### Records
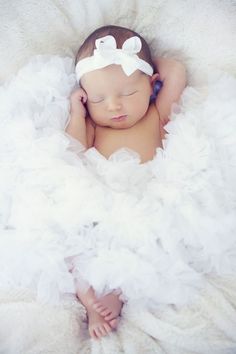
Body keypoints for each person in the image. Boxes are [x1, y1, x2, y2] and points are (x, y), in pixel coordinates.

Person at [65, 25, 187, 340]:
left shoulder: (156, 115)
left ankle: (114, 298)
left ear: (151, 86)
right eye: (98, 98)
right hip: (99, 199)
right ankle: (88, 298)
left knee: (146, 248)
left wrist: (134, 60)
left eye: (128, 93)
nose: (114, 106)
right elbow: (71, 151)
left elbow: (175, 70)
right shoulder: (92, 125)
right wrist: (77, 114)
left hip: (143, 200)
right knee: (71, 246)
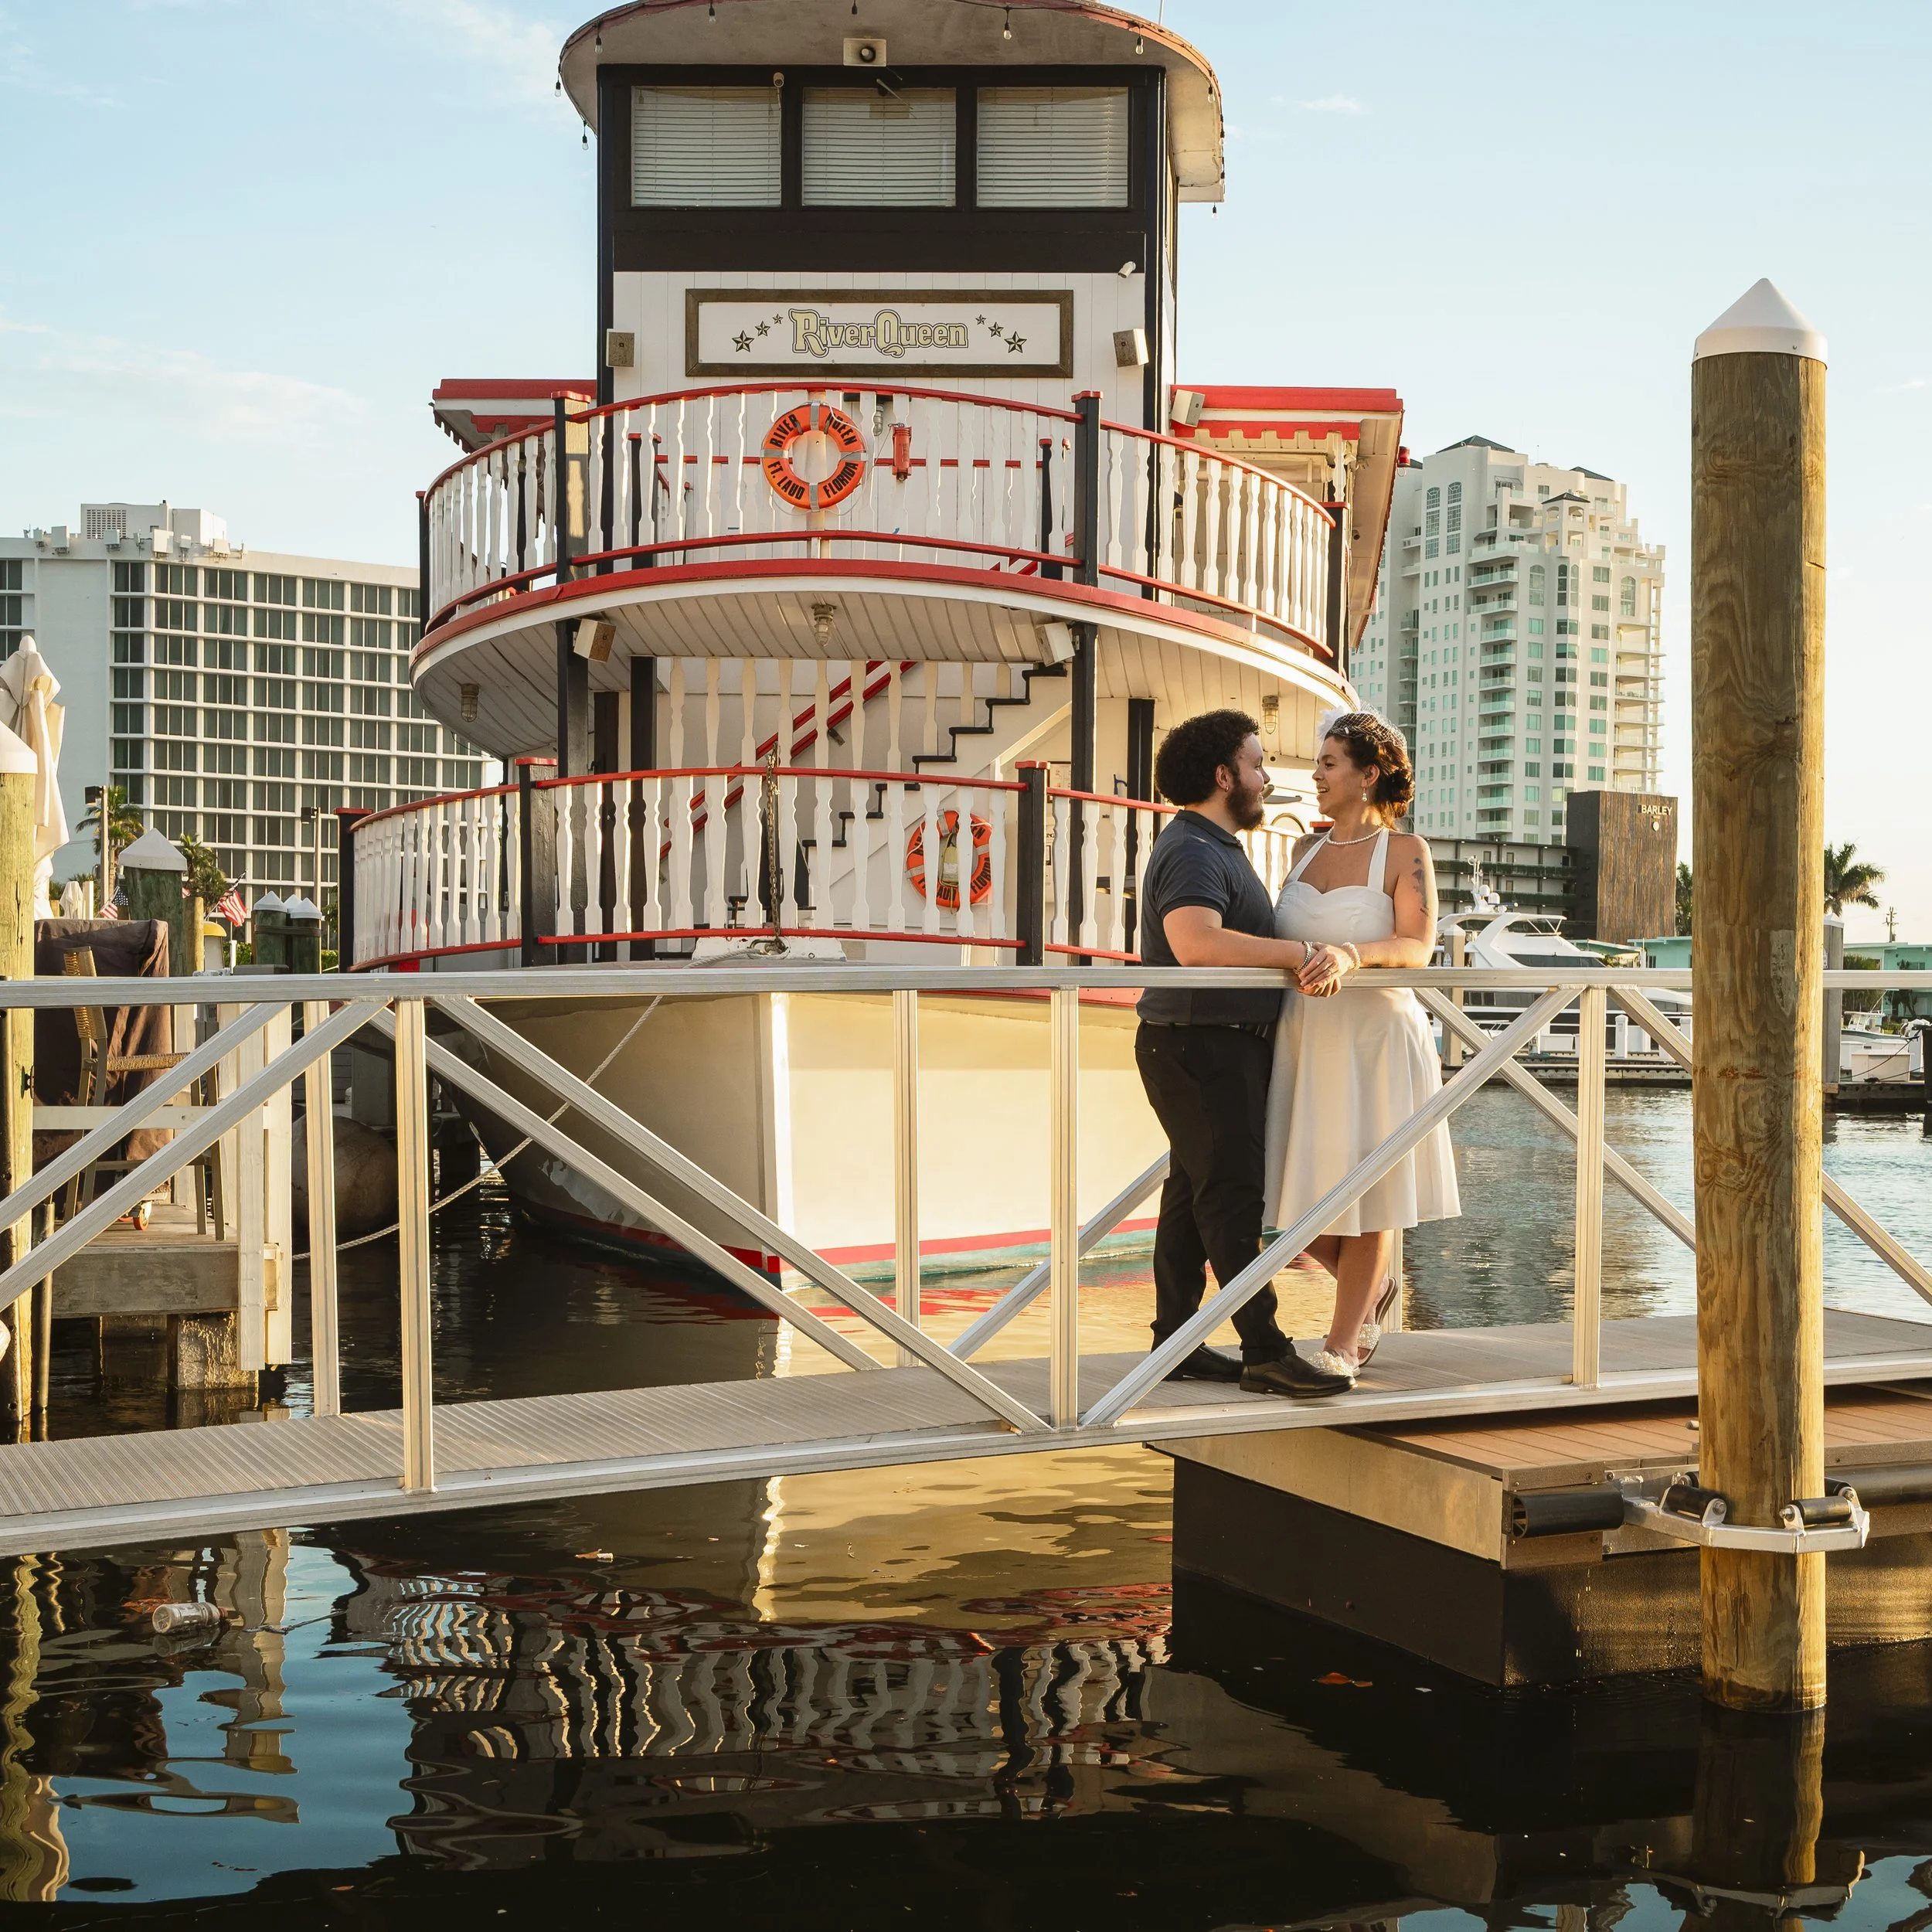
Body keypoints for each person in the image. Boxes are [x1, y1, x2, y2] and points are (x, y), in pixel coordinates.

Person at [1134, 709, 1354, 1400]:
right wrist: (1300, 954)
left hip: (1202, 1042)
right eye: (1257, 764)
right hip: (1202, 1044)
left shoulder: (1211, 844)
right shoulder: (1195, 850)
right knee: (1230, 1199)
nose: (1266, 778)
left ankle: (1175, 1344)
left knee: (1189, 1198)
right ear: (1224, 775)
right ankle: (1264, 1348)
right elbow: (1195, 943)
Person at [1263, 709, 1460, 1383]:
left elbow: (1417, 945)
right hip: (1303, 1035)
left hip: (1376, 1035)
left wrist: (1350, 954)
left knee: (1369, 1189)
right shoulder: (1302, 852)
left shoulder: (1407, 852)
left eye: (1328, 764)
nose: (1316, 775)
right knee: (1291, 1191)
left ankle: (1344, 1343)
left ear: (1368, 774)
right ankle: (1370, 1287)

### Problem statement
When you repeat the data, keep every line exact and drop the images.

### Result of the task
Body keypoints for each person in the image. Boxes are [x1, y1, x2, y2] and points are (x, y), in pixel coordinates.

Person at [65, 25, 187, 340]:
left shoulder: (156, 115)
left ankle: (114, 298)
left ear: (151, 86)
right eye: (98, 98)
right hip: (99, 199)
right ankle: (88, 298)
left knee: (146, 248)
left wrist: (134, 60)
left eye: (128, 93)
nose: (114, 106)
right elbow: (71, 151)
left elbow: (175, 70)
right shoulder: (92, 125)
right wrist: (77, 114)
left hip: (143, 200)
right knee: (71, 246)
Body keypoints for each person in the image. Boxes are [x1, y1, x2, y2] and points are (x, y), in pixel coordinates.

Person at [1134, 709, 1354, 1400]:
right wrist: (1300, 954)
left hip: (1202, 1042)
right eye: (1257, 764)
right hip: (1202, 1044)
left shoulder: (1211, 844)
right shoulder: (1195, 850)
right knee: (1230, 1199)
nose: (1266, 778)
left ankle: (1175, 1344)
left knee: (1189, 1198)
right ear: (1224, 775)
right ankle: (1264, 1348)
right elbow: (1195, 943)
Person at [1263, 709, 1460, 1383]:
left elbow: (1417, 945)
right hip: (1303, 1035)
left hip: (1376, 1035)
left wrist: (1350, 954)
left knee: (1369, 1189)
right shoulder: (1302, 852)
left shoulder: (1407, 852)
left eye: (1328, 764)
nose: (1316, 775)
right knee: (1291, 1191)
left ankle: (1344, 1343)
left ear: (1368, 774)
right ankle: (1370, 1287)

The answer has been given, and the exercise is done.